After an eleven-month build at the Multiplast yard in Vannes, the Mono60 Edmond de Rothschild hit the water for the first time last Friday 7 August. However, this initial contact with the liquid element was in no way synonymous with the start of sea trials. Indeed, launched without a keel or a mast, the 60-footer fitted out by Baron Benjamin de Rothschild quickly made for nearby Lorient to have these precious elements stepped and undergo a series of tests that are compulsory for any new IMOCA monohull, with the emphasis on checking compliance with the class measurement. Suffice to say that the members of Gitana have had a hectic week.

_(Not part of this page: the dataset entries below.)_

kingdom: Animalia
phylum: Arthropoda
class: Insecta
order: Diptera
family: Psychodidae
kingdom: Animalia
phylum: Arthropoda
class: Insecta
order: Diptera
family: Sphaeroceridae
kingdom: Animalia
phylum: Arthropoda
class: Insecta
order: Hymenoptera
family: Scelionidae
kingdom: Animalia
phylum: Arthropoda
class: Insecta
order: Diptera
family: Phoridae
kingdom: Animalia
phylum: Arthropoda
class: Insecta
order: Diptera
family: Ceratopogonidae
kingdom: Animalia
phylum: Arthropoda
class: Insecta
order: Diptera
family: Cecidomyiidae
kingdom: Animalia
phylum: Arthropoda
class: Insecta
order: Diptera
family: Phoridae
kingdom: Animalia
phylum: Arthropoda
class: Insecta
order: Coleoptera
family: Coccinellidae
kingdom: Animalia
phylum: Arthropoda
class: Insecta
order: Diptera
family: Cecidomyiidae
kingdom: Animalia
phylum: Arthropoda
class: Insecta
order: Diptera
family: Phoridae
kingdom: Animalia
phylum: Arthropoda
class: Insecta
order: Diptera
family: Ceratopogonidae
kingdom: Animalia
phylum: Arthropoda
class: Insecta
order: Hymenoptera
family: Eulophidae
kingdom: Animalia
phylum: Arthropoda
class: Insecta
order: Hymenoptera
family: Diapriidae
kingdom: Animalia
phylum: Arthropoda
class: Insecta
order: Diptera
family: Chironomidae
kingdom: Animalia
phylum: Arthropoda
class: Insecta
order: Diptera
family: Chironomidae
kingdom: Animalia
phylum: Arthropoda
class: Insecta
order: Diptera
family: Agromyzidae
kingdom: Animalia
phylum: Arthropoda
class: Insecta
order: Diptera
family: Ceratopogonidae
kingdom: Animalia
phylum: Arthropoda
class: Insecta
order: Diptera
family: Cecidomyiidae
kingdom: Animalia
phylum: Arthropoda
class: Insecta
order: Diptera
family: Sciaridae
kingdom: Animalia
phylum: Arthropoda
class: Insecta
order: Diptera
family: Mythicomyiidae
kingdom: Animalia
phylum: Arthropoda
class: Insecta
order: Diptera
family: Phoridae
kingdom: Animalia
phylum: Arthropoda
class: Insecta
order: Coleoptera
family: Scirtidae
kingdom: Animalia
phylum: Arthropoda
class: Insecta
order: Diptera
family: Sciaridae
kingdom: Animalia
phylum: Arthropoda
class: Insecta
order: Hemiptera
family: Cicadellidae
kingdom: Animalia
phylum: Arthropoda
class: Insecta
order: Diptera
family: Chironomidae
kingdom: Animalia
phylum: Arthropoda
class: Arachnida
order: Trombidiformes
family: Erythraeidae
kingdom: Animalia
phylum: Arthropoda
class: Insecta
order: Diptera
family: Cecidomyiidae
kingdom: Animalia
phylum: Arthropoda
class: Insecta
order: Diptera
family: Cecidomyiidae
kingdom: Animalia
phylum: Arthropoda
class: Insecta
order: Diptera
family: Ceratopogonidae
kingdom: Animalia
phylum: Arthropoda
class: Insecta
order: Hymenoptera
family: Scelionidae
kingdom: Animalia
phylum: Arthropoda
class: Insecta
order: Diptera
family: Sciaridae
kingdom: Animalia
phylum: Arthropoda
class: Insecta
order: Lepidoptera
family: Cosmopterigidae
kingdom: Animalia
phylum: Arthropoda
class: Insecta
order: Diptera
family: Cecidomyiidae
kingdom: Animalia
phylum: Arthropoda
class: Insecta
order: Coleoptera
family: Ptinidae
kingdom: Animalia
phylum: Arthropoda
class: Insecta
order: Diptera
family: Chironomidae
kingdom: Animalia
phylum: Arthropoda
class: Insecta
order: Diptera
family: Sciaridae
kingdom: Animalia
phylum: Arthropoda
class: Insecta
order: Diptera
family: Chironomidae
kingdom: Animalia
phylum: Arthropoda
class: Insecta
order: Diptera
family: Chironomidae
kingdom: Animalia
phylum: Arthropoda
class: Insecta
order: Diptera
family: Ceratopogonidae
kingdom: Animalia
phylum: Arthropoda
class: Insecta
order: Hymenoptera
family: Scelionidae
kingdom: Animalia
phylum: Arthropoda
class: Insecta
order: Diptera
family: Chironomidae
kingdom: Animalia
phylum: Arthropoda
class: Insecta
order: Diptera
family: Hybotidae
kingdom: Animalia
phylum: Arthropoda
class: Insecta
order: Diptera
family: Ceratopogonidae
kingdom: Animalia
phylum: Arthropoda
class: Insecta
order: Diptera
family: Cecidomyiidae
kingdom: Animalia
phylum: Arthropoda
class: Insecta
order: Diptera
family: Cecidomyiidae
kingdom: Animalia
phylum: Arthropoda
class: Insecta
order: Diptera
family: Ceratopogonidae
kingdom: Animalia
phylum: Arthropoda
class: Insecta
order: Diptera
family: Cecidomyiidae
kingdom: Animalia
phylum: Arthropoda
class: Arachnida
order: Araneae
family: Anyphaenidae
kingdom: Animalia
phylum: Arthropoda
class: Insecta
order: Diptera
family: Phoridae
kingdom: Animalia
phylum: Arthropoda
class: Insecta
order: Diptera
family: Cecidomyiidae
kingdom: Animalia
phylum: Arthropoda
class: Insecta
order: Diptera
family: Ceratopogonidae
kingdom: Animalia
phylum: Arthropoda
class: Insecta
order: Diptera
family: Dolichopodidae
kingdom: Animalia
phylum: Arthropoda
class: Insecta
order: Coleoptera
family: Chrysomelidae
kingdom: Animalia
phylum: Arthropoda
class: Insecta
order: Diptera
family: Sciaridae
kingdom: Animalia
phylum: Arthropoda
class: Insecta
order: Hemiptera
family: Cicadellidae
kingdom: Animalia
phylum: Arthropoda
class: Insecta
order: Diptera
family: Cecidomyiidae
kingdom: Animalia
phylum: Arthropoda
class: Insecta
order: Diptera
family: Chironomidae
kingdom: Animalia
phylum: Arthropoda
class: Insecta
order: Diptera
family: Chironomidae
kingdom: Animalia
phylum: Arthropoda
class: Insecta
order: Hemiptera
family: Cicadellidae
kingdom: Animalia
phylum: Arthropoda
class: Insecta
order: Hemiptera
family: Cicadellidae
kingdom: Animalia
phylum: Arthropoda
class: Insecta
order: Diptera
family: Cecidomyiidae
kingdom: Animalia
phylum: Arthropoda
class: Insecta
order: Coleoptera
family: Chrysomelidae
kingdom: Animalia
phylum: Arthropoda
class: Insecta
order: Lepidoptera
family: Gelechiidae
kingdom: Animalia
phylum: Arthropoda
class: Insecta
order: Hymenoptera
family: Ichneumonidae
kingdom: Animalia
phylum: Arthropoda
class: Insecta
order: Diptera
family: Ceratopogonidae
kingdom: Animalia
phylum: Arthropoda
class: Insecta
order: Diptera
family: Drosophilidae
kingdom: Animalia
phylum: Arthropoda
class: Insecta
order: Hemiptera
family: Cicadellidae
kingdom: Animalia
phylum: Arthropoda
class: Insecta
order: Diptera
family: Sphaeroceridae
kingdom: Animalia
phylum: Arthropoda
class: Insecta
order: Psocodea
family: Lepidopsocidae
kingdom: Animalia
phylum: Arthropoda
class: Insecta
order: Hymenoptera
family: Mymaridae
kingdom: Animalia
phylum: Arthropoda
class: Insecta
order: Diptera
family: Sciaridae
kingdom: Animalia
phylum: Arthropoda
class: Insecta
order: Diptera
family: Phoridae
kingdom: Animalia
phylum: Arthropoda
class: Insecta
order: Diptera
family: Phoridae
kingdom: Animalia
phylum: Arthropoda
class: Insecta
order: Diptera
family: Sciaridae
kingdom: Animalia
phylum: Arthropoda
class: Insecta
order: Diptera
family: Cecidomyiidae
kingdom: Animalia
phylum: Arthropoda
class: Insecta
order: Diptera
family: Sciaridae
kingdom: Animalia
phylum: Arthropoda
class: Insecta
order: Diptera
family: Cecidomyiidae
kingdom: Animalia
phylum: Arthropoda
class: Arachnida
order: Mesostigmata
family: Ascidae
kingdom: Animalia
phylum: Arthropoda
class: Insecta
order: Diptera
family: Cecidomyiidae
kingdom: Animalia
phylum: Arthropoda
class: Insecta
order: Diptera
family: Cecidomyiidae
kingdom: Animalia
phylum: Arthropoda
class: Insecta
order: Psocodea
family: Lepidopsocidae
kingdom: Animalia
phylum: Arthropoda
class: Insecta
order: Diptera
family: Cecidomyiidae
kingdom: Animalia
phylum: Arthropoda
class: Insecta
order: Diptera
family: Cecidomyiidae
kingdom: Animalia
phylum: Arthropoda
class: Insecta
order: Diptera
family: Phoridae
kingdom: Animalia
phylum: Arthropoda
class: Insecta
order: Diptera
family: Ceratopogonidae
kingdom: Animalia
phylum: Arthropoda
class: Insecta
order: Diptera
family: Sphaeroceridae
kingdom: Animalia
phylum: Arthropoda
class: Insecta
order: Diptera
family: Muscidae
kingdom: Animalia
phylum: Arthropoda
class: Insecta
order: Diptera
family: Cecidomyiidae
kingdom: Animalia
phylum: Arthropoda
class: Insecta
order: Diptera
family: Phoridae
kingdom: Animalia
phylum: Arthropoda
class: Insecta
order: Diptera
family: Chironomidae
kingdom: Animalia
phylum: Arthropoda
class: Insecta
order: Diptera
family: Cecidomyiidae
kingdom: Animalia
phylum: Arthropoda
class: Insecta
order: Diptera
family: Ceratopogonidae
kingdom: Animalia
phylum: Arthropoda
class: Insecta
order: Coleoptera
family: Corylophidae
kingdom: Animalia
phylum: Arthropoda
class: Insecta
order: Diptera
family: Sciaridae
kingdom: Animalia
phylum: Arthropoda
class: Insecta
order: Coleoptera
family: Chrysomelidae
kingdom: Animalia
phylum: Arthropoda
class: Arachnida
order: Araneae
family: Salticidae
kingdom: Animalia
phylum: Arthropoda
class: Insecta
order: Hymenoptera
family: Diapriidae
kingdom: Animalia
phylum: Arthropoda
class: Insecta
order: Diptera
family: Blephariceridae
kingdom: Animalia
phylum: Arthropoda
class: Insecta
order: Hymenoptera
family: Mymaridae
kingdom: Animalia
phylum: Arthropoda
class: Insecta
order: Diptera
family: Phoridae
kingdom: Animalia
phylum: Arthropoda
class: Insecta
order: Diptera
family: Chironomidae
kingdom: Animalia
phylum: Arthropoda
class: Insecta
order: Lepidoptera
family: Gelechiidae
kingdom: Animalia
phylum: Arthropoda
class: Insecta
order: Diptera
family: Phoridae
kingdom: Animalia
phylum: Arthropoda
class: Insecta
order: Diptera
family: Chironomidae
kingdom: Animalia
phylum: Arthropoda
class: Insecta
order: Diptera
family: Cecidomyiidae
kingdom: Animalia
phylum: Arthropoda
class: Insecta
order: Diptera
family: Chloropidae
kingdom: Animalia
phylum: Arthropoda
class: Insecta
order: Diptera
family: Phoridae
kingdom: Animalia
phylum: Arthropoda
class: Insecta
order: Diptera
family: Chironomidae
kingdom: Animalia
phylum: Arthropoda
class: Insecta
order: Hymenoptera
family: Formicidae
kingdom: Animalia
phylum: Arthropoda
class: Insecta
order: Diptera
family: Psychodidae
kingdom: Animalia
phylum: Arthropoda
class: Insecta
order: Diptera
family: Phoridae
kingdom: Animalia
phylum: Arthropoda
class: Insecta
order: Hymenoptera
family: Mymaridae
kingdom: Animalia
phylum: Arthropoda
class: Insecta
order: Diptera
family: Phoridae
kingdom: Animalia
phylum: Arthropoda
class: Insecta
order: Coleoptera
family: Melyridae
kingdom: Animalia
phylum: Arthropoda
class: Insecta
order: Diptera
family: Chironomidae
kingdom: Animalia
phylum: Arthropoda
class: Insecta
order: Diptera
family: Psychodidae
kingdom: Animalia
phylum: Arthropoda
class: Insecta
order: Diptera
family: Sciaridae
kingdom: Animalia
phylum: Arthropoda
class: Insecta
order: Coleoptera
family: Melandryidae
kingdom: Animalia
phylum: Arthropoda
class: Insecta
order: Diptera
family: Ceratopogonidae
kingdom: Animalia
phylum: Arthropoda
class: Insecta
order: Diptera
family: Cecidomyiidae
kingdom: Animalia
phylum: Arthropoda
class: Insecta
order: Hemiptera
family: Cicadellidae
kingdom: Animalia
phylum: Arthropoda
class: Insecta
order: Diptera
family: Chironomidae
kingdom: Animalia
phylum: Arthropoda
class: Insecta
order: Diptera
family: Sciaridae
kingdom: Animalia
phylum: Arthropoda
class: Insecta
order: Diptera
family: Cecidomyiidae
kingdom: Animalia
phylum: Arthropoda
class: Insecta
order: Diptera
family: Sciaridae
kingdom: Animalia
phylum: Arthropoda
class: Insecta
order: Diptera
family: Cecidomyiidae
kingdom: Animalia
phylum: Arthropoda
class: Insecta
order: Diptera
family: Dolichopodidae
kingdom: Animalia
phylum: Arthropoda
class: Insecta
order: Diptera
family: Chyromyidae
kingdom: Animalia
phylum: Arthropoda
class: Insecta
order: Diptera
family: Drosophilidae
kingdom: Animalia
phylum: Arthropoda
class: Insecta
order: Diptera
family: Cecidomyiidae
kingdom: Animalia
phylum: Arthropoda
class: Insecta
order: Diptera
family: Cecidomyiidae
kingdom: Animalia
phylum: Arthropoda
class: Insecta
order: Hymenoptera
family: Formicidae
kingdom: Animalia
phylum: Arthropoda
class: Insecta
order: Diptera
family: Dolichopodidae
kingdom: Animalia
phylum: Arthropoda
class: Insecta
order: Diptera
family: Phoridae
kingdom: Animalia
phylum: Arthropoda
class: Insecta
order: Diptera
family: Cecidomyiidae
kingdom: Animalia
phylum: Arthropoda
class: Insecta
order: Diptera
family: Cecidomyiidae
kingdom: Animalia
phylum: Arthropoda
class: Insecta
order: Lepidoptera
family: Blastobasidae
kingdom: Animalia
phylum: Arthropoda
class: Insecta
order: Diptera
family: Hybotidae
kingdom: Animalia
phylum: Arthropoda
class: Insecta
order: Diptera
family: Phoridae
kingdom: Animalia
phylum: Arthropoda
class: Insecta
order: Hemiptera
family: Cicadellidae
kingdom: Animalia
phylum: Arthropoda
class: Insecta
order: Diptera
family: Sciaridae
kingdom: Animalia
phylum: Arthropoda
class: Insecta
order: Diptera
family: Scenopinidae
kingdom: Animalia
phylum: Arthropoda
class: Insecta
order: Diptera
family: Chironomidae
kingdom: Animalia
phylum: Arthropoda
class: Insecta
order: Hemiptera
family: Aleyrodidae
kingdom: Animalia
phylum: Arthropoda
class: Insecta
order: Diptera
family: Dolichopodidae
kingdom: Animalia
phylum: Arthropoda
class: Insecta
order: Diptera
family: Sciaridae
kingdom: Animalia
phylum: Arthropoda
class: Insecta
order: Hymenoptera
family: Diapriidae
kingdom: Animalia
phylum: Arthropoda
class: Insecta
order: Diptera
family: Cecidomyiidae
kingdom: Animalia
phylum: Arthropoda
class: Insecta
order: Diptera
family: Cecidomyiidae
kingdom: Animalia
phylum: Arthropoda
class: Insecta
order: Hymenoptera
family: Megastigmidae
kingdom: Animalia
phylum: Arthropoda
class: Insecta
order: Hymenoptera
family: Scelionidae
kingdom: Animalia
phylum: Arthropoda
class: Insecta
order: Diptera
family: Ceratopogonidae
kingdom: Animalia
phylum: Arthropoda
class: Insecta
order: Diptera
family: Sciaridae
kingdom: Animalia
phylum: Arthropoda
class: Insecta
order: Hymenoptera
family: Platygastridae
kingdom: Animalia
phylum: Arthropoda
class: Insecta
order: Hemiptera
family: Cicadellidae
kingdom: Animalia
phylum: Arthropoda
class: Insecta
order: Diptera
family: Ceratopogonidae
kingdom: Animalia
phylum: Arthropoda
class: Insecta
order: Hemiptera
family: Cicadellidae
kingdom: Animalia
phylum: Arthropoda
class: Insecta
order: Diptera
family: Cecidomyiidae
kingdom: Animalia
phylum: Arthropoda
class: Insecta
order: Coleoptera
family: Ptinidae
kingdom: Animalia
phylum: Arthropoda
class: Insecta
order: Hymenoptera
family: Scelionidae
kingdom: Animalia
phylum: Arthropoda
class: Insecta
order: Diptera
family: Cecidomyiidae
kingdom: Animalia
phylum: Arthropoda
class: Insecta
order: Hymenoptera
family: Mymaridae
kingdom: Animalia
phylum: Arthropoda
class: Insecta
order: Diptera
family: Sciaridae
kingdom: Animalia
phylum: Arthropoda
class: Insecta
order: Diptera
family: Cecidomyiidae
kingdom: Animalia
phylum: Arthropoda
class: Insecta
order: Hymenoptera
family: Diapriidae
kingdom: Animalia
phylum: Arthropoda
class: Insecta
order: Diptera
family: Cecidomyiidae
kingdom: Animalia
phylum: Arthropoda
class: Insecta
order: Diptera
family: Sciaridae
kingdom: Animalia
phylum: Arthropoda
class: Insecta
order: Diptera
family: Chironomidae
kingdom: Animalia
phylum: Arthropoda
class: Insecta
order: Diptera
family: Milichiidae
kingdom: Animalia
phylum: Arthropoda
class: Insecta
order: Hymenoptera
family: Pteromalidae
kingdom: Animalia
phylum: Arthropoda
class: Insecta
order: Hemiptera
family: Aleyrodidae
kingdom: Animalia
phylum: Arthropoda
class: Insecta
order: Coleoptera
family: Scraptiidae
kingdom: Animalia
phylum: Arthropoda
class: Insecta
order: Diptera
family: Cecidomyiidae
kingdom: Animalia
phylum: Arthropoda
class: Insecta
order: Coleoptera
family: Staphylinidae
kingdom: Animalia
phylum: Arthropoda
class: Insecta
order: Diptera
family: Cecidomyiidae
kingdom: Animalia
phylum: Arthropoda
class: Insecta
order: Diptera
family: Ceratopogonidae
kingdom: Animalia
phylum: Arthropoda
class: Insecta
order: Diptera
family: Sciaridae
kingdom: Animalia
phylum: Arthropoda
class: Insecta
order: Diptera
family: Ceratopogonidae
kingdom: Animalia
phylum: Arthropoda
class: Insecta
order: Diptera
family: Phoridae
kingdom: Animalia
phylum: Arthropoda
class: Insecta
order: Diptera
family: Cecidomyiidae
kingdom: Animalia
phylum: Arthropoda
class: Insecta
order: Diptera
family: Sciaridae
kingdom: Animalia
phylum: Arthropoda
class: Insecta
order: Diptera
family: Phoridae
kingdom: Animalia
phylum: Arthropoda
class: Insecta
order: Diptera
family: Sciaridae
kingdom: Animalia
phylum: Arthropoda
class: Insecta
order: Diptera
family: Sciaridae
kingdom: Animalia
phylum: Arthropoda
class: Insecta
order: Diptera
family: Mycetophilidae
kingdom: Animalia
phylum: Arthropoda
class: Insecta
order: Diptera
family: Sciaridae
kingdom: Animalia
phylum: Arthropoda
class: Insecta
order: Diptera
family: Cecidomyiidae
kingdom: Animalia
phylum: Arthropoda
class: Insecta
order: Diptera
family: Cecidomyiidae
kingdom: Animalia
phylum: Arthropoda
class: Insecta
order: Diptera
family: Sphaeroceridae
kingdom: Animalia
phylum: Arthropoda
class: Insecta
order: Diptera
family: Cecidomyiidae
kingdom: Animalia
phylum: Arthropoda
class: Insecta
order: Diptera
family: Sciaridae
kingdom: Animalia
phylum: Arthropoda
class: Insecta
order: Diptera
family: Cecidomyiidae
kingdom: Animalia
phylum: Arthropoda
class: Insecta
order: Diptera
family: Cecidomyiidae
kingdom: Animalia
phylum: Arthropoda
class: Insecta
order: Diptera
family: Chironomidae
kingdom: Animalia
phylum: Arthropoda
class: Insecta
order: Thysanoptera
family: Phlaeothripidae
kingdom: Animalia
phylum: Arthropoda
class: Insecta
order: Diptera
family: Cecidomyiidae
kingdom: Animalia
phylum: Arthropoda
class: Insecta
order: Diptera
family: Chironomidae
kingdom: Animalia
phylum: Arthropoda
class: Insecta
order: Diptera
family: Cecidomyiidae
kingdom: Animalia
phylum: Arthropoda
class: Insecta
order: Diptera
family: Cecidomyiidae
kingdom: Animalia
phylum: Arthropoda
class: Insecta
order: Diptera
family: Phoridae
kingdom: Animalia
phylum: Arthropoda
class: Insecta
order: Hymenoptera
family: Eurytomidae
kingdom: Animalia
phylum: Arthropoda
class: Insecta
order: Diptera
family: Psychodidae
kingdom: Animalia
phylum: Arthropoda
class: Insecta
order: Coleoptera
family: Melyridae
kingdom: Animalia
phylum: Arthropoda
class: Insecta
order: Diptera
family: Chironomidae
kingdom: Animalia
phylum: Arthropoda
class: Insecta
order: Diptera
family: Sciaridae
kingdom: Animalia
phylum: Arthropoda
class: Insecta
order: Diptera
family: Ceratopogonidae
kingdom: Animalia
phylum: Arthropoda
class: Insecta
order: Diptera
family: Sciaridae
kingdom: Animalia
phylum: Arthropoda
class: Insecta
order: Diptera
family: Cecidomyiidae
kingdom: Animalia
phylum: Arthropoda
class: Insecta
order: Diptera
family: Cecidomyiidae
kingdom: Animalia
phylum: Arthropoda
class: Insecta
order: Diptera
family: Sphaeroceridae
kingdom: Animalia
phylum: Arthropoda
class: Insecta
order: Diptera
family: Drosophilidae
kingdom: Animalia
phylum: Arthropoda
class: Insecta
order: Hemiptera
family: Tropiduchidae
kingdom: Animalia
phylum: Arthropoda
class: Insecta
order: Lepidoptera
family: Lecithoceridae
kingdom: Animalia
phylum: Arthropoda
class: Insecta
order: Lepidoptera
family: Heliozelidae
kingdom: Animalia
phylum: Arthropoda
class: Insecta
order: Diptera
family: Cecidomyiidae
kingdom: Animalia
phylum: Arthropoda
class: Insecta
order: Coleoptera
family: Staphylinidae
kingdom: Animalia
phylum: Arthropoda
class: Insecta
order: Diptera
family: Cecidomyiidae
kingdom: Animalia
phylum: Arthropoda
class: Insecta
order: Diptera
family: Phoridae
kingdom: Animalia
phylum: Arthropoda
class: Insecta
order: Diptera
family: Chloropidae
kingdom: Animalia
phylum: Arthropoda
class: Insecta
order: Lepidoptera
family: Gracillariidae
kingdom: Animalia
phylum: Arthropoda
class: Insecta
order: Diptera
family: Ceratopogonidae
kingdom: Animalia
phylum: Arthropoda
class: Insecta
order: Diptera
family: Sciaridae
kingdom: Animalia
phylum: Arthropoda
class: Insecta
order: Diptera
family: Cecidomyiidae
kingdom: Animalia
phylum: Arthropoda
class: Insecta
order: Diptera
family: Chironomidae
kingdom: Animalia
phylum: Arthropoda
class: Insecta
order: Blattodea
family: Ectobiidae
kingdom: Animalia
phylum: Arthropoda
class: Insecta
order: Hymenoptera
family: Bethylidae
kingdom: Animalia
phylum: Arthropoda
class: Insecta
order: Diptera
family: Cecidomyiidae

For the past week, Sébastien Josse and the members of Gitana Team have spared no effort. Immediately after her launch last Friday, the Mono60 Edmond de Rothschild was delivered to her port of registry in Lorient so as to have her keel stepped over the weekend. With the imposing 4.5-metre appendage securely in position, the most recent of the Gitana fleet once again sampled the delights of the ocean at noon last Monday. On the programme for the start of the week: 180° righting tests and mast stepping prior to the static tests and the 90° test. Such operations are always tricky (see video above) but they were carried out to perfection by the five-arrow team.
180° and 90° tests
These tests, which are a welcome sight for those strolling around the Keroman submarine base, the majority of whom are both amazed and amused by the freestyling moves that the carbon monster is subjected to, are primarily geared towards safety. As shown by the images taken aboard the Mono60 Edmond de Rothschild on Monday, the 180° righting test is by far the most spectacular of the tests required by the IMOCA measurement. Sébastien Josse gives us the low-down on the principle behind this operation: “With the help of strops, the crane pulls on the bulb to gently rotate the boat through 90 then 180°. Once she is upside down, the boat is relatively stable with her keel vertical. As such, you need to activate the keel from inside the boat and without external assistance to heel her to the left or the right so as the bulb weight acts as a pendulum and enables the boat to right again. This test is compulsory to check that the skipper and the boat are able to right themselves without assistance in the event of a capsize.”
Meantime, the so-called 90° test enables the boat’s true centre of gravity to be determined so as to adjust her power.
Less telegenic than those involving self-righting, the static tests are just as important, as the skipper of Edmond de Rothschild explains: “Alongside, we test all the elements where there is the most stress and check how much strain they can withstand. We exert pressure on the boat to see if all the composite parts can take the load. From the runners which can withstand up to 3 tonnes, to the mainsheet tackle to the hooks…. you have to increase the strain to the theoretical working load and check that the integrity of the structure is intact.”
“As ever, the team has done an outstanding job in the space of a week, which means we can go for our first sail in the next few days,” says Sébastien Josse, who makes no secret of how keen he is to finally familiarise his new steed with the open ocean.